Apple Launches the iPhone

Apple‘s already famous iPhone is set to go on sale at Apple retail outlets and AT&T corporate stores in the U.S. at 6:30 PM local time. The iPhone has been the subject of a steadily building media frenzy, but was even being heralded as an industry-shifting device back in January when Apple announced it at the Macworld Expo in San Francisco. Pundits and prognosticators are full of opinions about whether the iPhone will succeed or fail in the marketplace, but one thing’s for sure: Apple has certainly managed to capture the attention of the mobile industry worldwide.
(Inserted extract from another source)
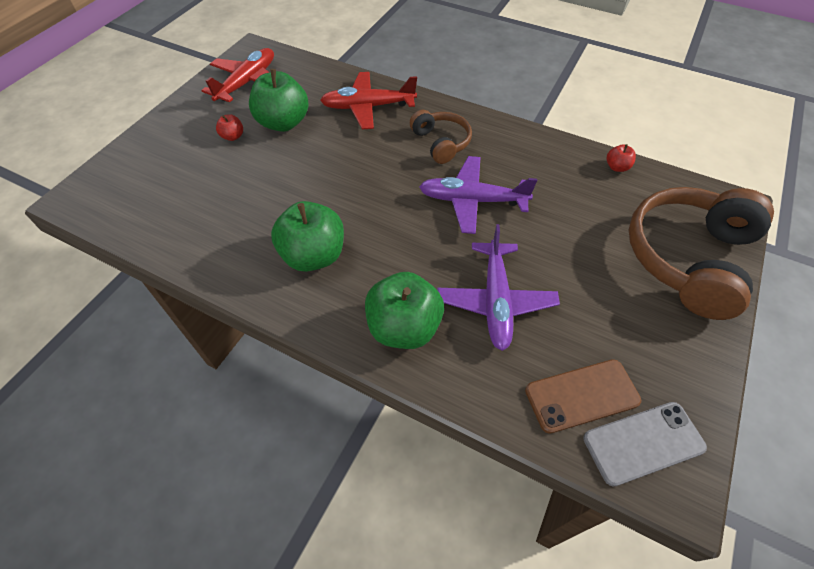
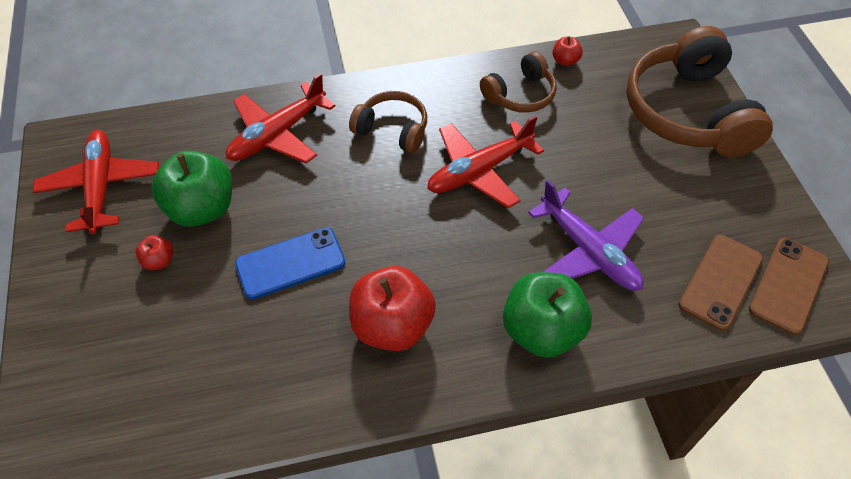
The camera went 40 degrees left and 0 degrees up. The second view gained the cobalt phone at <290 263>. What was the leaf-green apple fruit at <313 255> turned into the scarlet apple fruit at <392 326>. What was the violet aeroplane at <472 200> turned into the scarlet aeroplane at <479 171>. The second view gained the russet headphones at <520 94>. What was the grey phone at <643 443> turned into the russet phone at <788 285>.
For folks who haven’t been keeping up, in a nutshell the iPhone combines a touch-screen quad-band GSM mobile phone with Internet capabilities which operate both over AT&T’s EDGE-enabled data network or 802.11b/g Wi-Fi. In addition to email, text messaging, and Web browsing, the iPhone also offers Visual Voicemail, which lets users to cherrypick voice messages they’d like to hear one at a time using an onscreen interface. The iPhone is also a “widescreen” iPod, letting users sync with their iTunes-managed media collections so they can take their music, videos—and Internet browsing, email, and, of course, their phone—with them wherever they go in a single device. The iPhone also sports a 2 megapixel camera, Bluetooth 2.0+EDR and is available with in storage capacities (4 GB and 8 GB) for $499 and $599, respectively.

Under the 3.5-inch touchscreen, the iPhone actually runs a version of Apple’s Mac OS X operating system, which means the built-in Internet browser is really Apple’s standards-based Safari, and has enabled Apple to craft a unique touch-based interface for the iPhone with intuitive zooming, context-sensitive interface elements, and leveraging multi-touch capabilities. Apple is including a number of applications with the iPhone—and recently revealed the iPhone will support streaming video from YouTube—supports multiple email accounts, ties directly to Google Maps, and supports syncing calendar and contact information every time users connect their iPhone to their computer. (Users will need the just-released iTunes 7.3 to activate and sync their iPhones.)

The iPhone has its share of adherents—no doubt including the 17,000 or so Apple employees and contractors who received free iPhones this week—who hail the iPhone as the first true convergence device. They agree other companies have brought together all the elements of the iPhone (and sometimes more) in other products, but none have made it fit together and function as cleanly and intuitively as Apple—the company which for decades has been known for its elegant and industry-defining interface and industrial designs. To get a sense of how the iPhone’s interface differs from other mobile devices, check out the ever-growing number of demo videos on Apple’s iPhone site.

iPhone detractors point immediately to the price‐after all, $500 to $600 is a lot to pay for a phone, even with numerous additional capabilities. Some say the iPhone’s onscreen touch-based keyboard isn’t going to win any fans amongst heavy email users or text messaging fanatics, while IT and enterprise users lament the lack of support for Microsoft Exchange and other enterprise-level communication solutions. (Apple says it is working with companies on this front, and the situation should change shortly.) Application developers would love to build solutions for the iPhone, but they can’t: at Apple’s World Wide Developer Conference, the company essentially told developers that if they want to deploy a solution on the iPhone, their only mechanism is to deploy a Web-based solution using Web 2.0 technologies. That’s fine for some things, but it doesn’t get developers on the iPhone’s list of applications, doesn’t let them access the iPhone’s integrated storage, and doesn’t let their applications work if (heaven forfend) an iPhone user can’t access the Internet. And while Wi-Fi based Internet access is all well and good, many believe iPhone users will find data services via AT&T’s EDGE-based network (which tops out at 150 Kbps) to be disappointing—particularly if they’re trying to download songs or access YouTube-based video.

Ultimately, only time will tell if Apple’s first foray into the mobile communications arena succeeds or fails. But for the time being, the entire field essentially has no choice but to respond to the iPhone, and that’s a strong measure of Apple’s influence across the wider high-tech industry.